What about the West?
The St. Louis Blues played by far the tightest series of the first round. You would almost guess that the team they faced had exactly as many regular season points as they did…
Winnipeg pushed the Blues to the limit despite bowing out in six games, with the advantage flipping back and forth between the two teams game-by-game and situation-by-situation. Jordan Binnington was brilliant, and he had to be in their first game against the Stars as well, with the Blues playing with a lead for most of the game and sitting back.
The Stars, meanwhile, have the hottest power play in the playoffs, but were outplayed by the Predators at 5-on-5 in the first round, though they maintained control over passing.
In their first game of the second round, Dallas put tons of pressure on the Blues’ defence and 20 of their 29 shots on net were from the slot. But like the Jets before them, they couldn’t really solve Binnington — at least so far. I’m really not sure how this one will go.
The final series is the strangest one because it’s a little bit of opposite world for people who have followed these teams for a few seasons. The Sharks, a dominant possession team, were handily outplayed by Vegas in the opening round, but found ways to win, including an absolute gift of a major penalty in Game 7 that singlehandedly changed the course of the series. But credit has to be given where it’s due: what other team is going to score four goals on a single major penalty? The ‘76-77 Montreal Canadiens maybe?

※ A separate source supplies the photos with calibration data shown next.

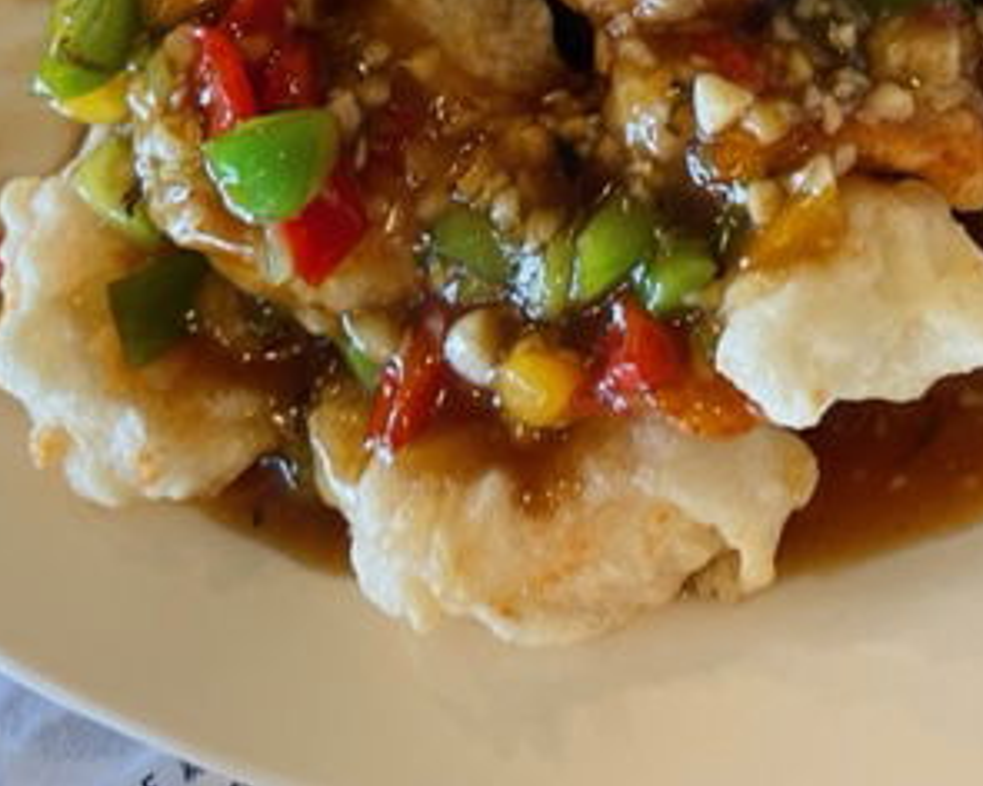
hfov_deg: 34.1
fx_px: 1600
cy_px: -10
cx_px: 573
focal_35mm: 55
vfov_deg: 26.1
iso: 125
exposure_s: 1/60
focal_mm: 5.1
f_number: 1.6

The Sharks are a better team than those stats show. They just had one of the toughest first round matchups of anyone in the league.
Meanwhile, the Avalanche haven’t been a great team by underlying numbers for a long time, but this year they were solid. In the first round they faced off against one of the best even strength teams in the league and completely dismantled them tactically in one of the most dominant performances I’ve ever witnessed by an eighth seed.
The Avalanche reminded me of the 2012 Los Angeles Kings in a way, but those Kings were surging beasts and it was obvious heading into the playoffs. The Avalanche were just good by most measures, and they were easily the best team in the NHL in the first round.
I’m not sure if a team has ever controlled 71 per cent of the passes to the slot in a playoff series, especially in the salary cap era, but the Avs buried the Flames to an extraordinary degree. It wasn’t even close.
If Jared Bednar and his coaching staff are as prepared for the Sharks as they were for the Flames, don’t be surprised if they pull off another upset.
Speaking of the Avalanche, that brings us to our spotlight performer. It’ll be a quicker breakdown than usual this week, but holy cow Nathan MacKinnon.
MacKinnon led the Avalanche in scoring chances created per 20 minutes at 5-on-5 with 8.75 in the series. Only Patric Hornqvist and Timo Meier got off more shots from the slot in the first round — MacKinnon fired off 4.61 every 20 minutes he was on the ice.
Off the rush, only Jordan Eberle got more scoring chances than MacKinnon, and MacKinnon did it against top checkers.
We already know that the Avs dominated passes to the slot in the series, but MacKinnon, playing tough minutes and counted on to be the primary offensive catalyst, was also phenomenal defensively. The Avalanche controlled 77.2 per cent of the passes to the slot while he was on the ice, which is honestly absurd.
A lot of what MacKinnon does is difficult to quantify because so much of it is about creating odd-man situations with speed and strength, but his importance to Colorado is obvious.
First in scoring chances, first in scoring chances created, first in controlled entries, first in controlled exits, first in chances off the rush — all the while playing power on power or tough matchup minutes. MacKinnon has been everything you could want in a franchise player.